The plates of a parallel plate capacitor are charged up to 100V. After the battery is removed, a 2mm thick plate is inserted between the plates then to maintain the same potential difference. The distance between the plates is then increased by 1.6mm. What is the dielectric constant of the plate?

Answer 1

Hint: When we introduced a thick plate between the plates of the capacitor, therefore, the electric field value was reduced, and the capacitance of the parallel plate capacitor increases by a factor $k$, i.e. (dielectric constant).

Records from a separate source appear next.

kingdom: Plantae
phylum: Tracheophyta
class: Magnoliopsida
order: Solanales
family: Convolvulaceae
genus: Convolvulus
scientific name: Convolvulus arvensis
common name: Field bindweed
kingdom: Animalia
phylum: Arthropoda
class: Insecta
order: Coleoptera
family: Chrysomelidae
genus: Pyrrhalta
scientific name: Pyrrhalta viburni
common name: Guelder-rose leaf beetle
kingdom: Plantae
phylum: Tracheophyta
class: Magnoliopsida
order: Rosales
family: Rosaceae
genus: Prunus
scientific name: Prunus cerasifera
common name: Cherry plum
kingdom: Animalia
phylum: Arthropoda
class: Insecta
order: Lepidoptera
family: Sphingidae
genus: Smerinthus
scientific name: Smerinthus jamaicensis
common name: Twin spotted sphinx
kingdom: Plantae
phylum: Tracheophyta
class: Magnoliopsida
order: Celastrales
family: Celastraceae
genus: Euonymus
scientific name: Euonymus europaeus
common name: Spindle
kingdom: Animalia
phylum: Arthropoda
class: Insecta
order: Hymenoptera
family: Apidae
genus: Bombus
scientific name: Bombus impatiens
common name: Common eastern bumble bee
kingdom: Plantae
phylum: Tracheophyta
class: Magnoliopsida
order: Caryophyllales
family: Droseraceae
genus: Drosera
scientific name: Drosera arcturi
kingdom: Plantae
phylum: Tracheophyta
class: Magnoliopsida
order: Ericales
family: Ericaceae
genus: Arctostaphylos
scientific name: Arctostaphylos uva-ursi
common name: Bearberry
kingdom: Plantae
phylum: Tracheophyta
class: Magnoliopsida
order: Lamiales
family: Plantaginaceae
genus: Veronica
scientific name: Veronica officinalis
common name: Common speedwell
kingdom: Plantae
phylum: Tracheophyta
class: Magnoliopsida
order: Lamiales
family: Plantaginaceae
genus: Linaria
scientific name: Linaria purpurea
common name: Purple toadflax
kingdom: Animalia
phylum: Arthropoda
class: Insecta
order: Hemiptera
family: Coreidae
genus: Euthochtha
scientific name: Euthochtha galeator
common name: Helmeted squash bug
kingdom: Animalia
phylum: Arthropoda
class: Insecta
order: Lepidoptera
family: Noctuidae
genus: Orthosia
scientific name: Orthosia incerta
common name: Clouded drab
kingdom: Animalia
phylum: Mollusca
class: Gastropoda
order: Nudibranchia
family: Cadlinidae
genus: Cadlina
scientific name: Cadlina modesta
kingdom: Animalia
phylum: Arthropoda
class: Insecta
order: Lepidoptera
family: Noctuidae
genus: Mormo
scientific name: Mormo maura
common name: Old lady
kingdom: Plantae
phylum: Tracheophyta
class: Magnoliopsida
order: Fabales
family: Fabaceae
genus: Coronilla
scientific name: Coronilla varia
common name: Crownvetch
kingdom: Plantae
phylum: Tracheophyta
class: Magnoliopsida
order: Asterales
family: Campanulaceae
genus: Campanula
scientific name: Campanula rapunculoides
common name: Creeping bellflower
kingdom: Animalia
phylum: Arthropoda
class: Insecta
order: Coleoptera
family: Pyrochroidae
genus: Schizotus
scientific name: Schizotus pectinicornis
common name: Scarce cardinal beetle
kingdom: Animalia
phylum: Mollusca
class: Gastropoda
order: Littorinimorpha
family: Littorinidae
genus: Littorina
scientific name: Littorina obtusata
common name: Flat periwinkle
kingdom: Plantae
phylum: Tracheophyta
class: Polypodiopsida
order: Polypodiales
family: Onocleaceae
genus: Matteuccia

Complete step by step solution:
The expression for calculating the dielectric constant is:
\[ \Rightarrow {V_{air}} = {V_{medium}}\]
Here, \[{V_{air}}\] is the potential difference between the plates with air as a dielectric, \[{V_{medium}}\] is the potential difference between the plates.
We will now simplify the above equation further and it becomes,
\[ \Rightarrow \dfrac{\sigma }{{{\varepsilon _0}}}d = \dfrac{\sigma }{{{\varepsilon _0}}}\left( {d + d' - t + \dfrac{t}{k}} \right)\]
Here, \[\sigma \] is the charge density, d is the distance between plates, d| is the increased distance between the plates, t is the thickness of the plates, and \[{\varepsilon _0}\] is the permittivity of free space.
We can see that here, after simplifying the above equation that,
\[ \Rightarrow d + d' - t + \dfrac{t}{k} = d\]
\[ \Rightarrow t = d + \dfrac{t}{k}\] ……. (I)
We will now substitute t=2mm and d’=1.6 mm to find k.
\[ \Rightarrow 2 = 1.6 + \dfrac{2}{k}\]
\[\therefore k = 5\]

Therefore, the dielectric constant of the plate is 5.

Note: When a dielectric is put inside the plates then the value of the electric field increases and the value of voltage decreases and hence the capacitance increases. The plates store the equal charge one before and after introducing the dielectric but with a lower voltage.
We must know that polarization is very good for a dielectric apart from being insulators. It is very good if a dielectric gets polarized. If a certain voltage is applied to a dielectric, then the polarization takes place which really affects the electric field inside it.